● **TASK REQUIREMENTS**
Repeat the whole listing below exactly as it reads.

PROVIDED INFORMATION START

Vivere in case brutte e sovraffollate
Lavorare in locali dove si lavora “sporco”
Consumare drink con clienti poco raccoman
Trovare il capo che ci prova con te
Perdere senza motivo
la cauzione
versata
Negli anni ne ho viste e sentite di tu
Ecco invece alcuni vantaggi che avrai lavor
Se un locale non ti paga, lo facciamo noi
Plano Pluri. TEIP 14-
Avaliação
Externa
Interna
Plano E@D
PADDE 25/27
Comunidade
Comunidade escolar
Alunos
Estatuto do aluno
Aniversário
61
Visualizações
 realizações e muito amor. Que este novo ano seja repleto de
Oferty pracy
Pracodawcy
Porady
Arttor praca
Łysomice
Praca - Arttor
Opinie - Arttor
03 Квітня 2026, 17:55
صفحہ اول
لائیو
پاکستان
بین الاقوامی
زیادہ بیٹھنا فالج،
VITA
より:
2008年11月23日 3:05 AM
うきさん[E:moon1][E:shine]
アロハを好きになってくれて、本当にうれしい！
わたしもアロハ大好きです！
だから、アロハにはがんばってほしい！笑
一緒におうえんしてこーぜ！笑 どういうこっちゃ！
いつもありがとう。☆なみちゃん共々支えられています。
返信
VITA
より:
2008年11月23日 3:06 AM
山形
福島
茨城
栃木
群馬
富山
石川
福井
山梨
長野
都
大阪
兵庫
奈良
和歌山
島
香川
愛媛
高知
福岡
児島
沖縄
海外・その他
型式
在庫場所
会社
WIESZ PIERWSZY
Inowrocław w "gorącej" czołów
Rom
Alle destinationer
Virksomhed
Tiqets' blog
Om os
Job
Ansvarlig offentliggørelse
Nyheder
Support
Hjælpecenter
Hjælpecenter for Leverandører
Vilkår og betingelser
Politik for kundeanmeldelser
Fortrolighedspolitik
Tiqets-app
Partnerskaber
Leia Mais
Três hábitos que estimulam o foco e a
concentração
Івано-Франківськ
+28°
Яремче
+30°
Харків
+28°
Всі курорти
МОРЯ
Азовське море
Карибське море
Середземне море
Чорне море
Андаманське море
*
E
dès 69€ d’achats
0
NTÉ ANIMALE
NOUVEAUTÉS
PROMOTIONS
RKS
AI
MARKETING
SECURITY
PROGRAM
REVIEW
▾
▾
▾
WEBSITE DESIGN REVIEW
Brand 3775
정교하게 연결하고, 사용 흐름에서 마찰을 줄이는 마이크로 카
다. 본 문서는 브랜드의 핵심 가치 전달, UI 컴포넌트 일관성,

PROVIDED INFORMATION END

● **FINISHED EXERCISE**
Vivere in case brutte e sovraffollate
Lavorare in locali dove si lavora “sporco”
Consumare drink con clienti poco raccoman
Trovare il capo che ci prova con te
Perdere senza motivo
la cauzione
versata
Negli anni ne ho viste e sentite di tu
Ecco invece alcuni vantaggi che avrai lavor
Se un locale non ti paga, lo facciamo noi
Plano Pluri. TEIP 14-
Avaliação
Externa
Interna
Plano E@D
PADDE 25/27
Comunidade
Comunidade escolar
Alunos
Estatuto do aluno
Aniversário
61
Visualizações
 realizações e muito amor. Que este novo ano seja repleto de
Oferty pracy
Pracodawcy
Porady
Arttor praca
Łysomice
Praca - Arttor
Opinie - Arttor
03 Квітня 2026, 17:55
صفحہ اول
لائیو
پاکستان
بین الاقوامی
زیادہ بیٹھنا فالج،
VITA
より:
2008年11月23日 3:05 AM
うきさん[E:moon1][E:shine]
アロハを好きになってくれて、本当にうれしい！
わたしもアロハ大好きです！
だから、アロハにはがんばってほしい！笑
一緒におうえんしてこーぜ！笑 どういうこっちゃ！
いつもありがとう。☆なみちゃん共々支えられています。
返信
VITA
より:
2008年11月23日 3:06 AM
山形
福島
茨城
栃木
群馬
富山
石川
福井
山梨
長野
都
大阪
兵庫
奈良
和歌山
島
香川
愛媛
高知
福岡
児島
沖縄
海外・その他
型式
在庫場所
会社
WIESZ PIERWSZY
Inowrocław w "gorącej" czołów
Rom
Alle destinationer
Virksomhed
Tiqets' blog
Om os
Job
Ansvarlig offentliggørelse
Nyheder
Support
Hjælpecenter
Hjælpecenter for Leverandører
Vilkår og betingelser
Politik for kundeanmeldelser
Fortrolighedspolitik
Tiqets-app
Partnerskaber
Leia Mais
Três hábitos que estimulam o foco e a
concentração
Івано-Франківськ
+28°
Яремче
+30°
Харків
+28°
Всі курорти
МОРЯ
Азовське море
Карибське море
Середземне море
Чорне море
Андаманське море
*
E
dès 69€ d’achats
0
NTÉ ANIMALE
NOUVEAUTÉS
PROMOTIONS
RKS
AI
MARKETING
SECURITY
PROGRAM
REVIEW
▾
▾
▾
WEBSITE DESIGN REVIEW
Brand 3775
정교하게 연결하고, 사용 흐름에서 마찰을 줄이는 마이크로 카
다. 본 문서는 브랜드의 핵심 가치 전달, UI 컴포넌트 일관성,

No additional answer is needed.